Selected text:

*** Block opens ***

Yahoo hit by malicious software attack

Yahoo hit by malicious software attack

The malware attack was reportedly the work of hackers who effectively took control of Yahoo's advertising network.

It’s been a rough couple of months for Yahoo. A scourge of technical difficulties caused a multi-day outage of the site’s email service just last month, an email service that itself adopted a controversial redesign back in October. Now, according to a report from the Washington Post, an even more serious issue has struck Yahoo and its users: a large-scale malware attack.

Supposedly, the malware attack was the work of hackers who effectively took control of Yahoo’s advertising network and used it to spread malicious software to the computers of hundreds of thousands of Yahoo users throughout the first few days of the year. The security hole was reported originally by Fox-IT, a security firm that published a blog post highlighting the malicious advertisements that users should try to avoid.

The malicious advertisements took various forms, including a film website and one which appears to be pornographic. All of the ads, when clicked on, would “exploit vulnerabilities in Java” and install malware on users’ computers. The domains behind the ads appear to be hosted in the Netherlands, where the culprit behind the hacking scheme is likely located.

Fox-IT theorized about just how productive the attack would prove to be fore the hackers, indicating that infections had begun on December 30th and continued, more or less unchecked, over the next few days. When Fox-IT discovered the issue on Friday – Yahoo was apparently unaware of the issue prior to the security firm’s discovery – roughly 300,000 users were seeing the fake ads in any given hour.

The security firm also estimated that only about nine percent of users seeing the ads clicked on them and were infected, a number that seems low, but still lands at 27,000 computers per hour. Over the weekend, the infections have largely been scaled back, thanks to a growing awareness among internet users about the issue and an effort by Yahoo’s security team to eradicate the dangerous advertisements. The overarching goal of the hack has not yet been revealed, but Fox-IT thinks that whoever is behind the attack may be using malicious software to gain access and control of Yahoo users’ computers and then selling that control to other internet lowlifes in an effort to build profit.

Regardless if what these internet criminals want, the Washington Post saw the Yahoo attack as proof that Java needs a security overhaul. The software, which the Post says was originally developed as “a way to make websites more interactive,” has become a security liability since being replaced by Flash and JavaScript. Hackers know how to manipulate vulnerabilities in Java to gain access to computers, and users need to be especially careful if their computer still uses the software.

*** Block closes ***

Data for analysis:

*** Block opens ***

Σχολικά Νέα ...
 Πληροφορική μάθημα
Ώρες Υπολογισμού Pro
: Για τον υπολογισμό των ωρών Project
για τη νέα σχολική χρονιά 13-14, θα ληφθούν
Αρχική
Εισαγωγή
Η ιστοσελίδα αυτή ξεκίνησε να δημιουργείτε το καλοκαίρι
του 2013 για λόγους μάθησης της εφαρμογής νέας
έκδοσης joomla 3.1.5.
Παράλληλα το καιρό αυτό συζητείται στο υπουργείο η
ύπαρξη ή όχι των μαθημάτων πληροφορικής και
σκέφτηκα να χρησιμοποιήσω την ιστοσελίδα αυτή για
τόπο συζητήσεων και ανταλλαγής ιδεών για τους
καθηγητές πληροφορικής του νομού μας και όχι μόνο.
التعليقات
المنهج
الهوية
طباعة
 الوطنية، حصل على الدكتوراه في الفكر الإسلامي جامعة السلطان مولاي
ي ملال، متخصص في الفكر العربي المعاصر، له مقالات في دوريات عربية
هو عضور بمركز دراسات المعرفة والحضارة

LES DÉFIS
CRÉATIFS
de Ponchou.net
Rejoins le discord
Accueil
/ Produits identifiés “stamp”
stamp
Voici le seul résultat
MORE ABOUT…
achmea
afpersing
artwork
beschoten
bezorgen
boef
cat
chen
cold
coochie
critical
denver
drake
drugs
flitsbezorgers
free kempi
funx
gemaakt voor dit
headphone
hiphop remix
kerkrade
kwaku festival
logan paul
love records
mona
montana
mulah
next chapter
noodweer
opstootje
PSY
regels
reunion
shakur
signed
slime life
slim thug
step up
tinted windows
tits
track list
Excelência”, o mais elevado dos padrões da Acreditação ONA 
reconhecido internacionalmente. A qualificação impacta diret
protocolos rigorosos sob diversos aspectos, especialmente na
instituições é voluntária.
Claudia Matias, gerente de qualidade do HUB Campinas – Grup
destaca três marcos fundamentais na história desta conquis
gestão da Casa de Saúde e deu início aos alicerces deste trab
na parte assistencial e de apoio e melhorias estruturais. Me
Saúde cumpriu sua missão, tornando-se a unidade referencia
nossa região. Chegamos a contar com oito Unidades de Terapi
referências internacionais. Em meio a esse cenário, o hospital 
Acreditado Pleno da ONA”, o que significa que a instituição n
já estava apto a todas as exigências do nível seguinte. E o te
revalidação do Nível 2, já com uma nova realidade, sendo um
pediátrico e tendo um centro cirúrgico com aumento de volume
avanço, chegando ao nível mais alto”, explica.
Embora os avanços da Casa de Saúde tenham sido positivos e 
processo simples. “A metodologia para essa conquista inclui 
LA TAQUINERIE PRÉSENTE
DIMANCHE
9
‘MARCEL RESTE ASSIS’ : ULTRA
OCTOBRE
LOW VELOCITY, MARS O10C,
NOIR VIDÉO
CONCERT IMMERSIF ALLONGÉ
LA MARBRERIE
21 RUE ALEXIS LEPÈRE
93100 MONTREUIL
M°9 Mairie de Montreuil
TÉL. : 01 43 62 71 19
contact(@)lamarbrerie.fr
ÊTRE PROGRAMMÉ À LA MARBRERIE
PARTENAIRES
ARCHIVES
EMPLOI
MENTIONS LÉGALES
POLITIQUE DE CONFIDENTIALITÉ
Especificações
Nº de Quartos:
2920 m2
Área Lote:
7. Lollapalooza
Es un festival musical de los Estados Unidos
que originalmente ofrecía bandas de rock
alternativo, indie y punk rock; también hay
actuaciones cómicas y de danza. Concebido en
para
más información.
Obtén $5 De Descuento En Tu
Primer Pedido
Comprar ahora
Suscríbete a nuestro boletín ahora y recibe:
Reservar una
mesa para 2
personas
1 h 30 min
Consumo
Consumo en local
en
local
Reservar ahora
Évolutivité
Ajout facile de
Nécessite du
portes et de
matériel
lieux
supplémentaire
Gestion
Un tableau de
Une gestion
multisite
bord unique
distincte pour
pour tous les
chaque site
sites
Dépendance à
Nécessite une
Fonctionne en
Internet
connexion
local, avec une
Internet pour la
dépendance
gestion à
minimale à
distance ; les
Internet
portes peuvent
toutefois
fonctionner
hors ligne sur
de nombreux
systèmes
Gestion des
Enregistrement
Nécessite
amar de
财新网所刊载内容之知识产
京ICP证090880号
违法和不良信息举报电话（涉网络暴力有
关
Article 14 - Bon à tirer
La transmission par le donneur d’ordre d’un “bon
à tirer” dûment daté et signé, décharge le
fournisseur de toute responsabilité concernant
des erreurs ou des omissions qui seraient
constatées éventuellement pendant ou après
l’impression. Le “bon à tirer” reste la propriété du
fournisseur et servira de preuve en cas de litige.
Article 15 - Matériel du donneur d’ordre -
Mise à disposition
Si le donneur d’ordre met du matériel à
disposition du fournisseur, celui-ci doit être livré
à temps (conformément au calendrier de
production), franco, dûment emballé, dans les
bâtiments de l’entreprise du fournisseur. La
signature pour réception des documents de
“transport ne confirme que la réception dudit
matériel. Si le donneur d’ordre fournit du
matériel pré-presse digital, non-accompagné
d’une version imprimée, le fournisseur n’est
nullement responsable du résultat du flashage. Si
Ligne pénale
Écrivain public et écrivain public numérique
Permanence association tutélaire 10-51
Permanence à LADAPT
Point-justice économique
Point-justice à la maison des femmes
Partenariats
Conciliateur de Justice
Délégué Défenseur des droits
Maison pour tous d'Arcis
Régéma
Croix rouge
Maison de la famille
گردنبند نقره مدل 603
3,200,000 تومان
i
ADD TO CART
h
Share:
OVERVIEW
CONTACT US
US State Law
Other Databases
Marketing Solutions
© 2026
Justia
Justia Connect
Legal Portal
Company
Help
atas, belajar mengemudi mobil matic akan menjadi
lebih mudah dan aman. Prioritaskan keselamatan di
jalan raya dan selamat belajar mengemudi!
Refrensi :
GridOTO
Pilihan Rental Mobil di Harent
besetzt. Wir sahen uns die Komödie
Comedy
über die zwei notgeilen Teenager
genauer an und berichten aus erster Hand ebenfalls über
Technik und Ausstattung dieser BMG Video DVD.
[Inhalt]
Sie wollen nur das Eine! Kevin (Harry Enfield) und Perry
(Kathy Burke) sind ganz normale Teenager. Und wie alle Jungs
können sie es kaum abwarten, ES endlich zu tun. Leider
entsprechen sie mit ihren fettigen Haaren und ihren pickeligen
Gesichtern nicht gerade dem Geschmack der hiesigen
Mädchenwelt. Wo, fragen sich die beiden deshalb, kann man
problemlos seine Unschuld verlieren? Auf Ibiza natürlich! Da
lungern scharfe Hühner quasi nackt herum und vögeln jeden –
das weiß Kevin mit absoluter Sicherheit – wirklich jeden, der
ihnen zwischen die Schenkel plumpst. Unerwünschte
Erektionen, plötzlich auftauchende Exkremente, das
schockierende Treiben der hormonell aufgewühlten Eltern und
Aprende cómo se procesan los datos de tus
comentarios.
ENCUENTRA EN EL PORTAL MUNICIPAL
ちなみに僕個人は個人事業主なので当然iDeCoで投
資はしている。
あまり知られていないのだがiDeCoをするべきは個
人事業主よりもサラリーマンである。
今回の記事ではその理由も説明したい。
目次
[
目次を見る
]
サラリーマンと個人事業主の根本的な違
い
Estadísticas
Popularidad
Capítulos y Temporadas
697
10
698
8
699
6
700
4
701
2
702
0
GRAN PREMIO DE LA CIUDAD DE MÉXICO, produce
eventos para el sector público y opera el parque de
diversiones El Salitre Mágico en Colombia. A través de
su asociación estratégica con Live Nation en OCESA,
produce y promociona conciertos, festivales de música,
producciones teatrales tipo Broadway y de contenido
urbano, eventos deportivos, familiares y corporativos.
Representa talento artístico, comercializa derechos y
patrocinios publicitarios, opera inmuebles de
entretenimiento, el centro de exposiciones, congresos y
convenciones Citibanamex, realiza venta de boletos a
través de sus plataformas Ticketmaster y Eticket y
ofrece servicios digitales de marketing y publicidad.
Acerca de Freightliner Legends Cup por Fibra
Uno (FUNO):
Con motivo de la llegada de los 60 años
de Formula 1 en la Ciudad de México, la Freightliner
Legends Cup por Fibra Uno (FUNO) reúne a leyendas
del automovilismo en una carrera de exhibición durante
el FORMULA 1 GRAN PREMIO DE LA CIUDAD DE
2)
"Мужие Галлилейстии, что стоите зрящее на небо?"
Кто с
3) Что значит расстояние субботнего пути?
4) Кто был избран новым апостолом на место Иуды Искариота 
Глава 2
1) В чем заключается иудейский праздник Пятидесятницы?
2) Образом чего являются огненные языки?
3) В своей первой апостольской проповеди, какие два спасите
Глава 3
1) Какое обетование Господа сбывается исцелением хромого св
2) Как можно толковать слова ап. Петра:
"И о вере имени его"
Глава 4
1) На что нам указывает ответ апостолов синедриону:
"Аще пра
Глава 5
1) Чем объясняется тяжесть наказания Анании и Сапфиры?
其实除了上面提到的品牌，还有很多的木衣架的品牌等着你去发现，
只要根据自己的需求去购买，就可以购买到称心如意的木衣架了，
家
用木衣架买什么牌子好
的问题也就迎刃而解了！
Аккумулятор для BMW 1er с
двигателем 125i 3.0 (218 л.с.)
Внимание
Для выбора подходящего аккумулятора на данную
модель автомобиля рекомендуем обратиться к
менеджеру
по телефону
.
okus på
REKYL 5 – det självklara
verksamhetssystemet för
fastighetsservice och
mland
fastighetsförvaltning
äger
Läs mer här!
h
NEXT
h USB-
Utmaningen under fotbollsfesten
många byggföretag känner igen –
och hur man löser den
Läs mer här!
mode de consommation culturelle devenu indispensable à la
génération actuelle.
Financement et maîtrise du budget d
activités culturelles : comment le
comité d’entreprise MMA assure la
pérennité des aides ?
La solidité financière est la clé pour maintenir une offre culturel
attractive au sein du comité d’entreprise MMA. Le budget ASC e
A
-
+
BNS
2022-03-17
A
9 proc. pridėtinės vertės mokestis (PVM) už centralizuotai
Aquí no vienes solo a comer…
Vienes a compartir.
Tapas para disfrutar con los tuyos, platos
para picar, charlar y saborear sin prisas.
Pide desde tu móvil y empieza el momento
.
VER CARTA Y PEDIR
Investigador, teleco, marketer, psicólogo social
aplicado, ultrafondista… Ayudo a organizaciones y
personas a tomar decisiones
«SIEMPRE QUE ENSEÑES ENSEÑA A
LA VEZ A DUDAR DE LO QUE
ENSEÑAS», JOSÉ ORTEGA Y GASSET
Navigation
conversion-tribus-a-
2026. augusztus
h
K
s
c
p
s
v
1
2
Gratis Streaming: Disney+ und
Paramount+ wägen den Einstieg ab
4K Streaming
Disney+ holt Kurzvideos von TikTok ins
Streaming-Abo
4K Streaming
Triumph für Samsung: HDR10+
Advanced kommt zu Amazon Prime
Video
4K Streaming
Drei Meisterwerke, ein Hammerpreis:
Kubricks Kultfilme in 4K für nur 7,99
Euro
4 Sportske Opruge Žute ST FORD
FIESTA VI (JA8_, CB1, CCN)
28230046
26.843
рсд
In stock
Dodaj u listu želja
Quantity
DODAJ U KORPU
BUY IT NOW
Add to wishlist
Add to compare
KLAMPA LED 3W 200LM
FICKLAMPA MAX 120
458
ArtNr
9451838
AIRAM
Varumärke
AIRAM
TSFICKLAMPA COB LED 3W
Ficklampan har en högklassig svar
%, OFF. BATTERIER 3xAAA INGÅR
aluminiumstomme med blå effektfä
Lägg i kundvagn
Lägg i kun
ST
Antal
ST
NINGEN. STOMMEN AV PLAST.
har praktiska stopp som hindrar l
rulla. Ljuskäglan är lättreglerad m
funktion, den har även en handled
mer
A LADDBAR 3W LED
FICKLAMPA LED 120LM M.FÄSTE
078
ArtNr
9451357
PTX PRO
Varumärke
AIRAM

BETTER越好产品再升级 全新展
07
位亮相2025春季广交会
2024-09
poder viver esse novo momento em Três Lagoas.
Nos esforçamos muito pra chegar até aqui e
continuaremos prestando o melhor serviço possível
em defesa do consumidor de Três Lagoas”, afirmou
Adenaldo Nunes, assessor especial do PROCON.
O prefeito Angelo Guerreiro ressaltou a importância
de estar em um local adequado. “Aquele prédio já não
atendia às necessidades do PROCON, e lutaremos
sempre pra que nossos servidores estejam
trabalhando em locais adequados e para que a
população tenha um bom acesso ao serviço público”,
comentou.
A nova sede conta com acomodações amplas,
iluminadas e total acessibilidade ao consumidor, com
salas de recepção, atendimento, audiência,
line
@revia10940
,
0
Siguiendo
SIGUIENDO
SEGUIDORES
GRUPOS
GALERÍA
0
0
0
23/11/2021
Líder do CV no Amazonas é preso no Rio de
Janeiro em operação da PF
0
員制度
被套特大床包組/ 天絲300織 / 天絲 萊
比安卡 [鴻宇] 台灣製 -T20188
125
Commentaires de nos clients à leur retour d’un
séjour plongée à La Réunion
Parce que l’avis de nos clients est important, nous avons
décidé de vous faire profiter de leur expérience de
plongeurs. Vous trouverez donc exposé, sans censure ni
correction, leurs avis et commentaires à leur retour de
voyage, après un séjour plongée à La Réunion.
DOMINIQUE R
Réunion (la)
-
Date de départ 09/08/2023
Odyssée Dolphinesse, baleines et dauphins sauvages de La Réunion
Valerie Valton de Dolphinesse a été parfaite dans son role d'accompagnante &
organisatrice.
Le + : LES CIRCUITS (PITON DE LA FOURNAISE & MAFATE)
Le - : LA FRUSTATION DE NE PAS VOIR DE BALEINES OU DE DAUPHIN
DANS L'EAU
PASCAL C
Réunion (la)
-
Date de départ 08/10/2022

*** Block closes ***

Answer these questions from the article on the Yahoo malware attack:
1. Which security firm originally reported the security hole?
2. In which country do the domains behind the malicious advertisements appear to be hosted?
3. According to the security firm's estimate, what share of users seeing the ads clicked on them and were infected?

1. Fox-IT
2. The Netherlands
3. About nine percent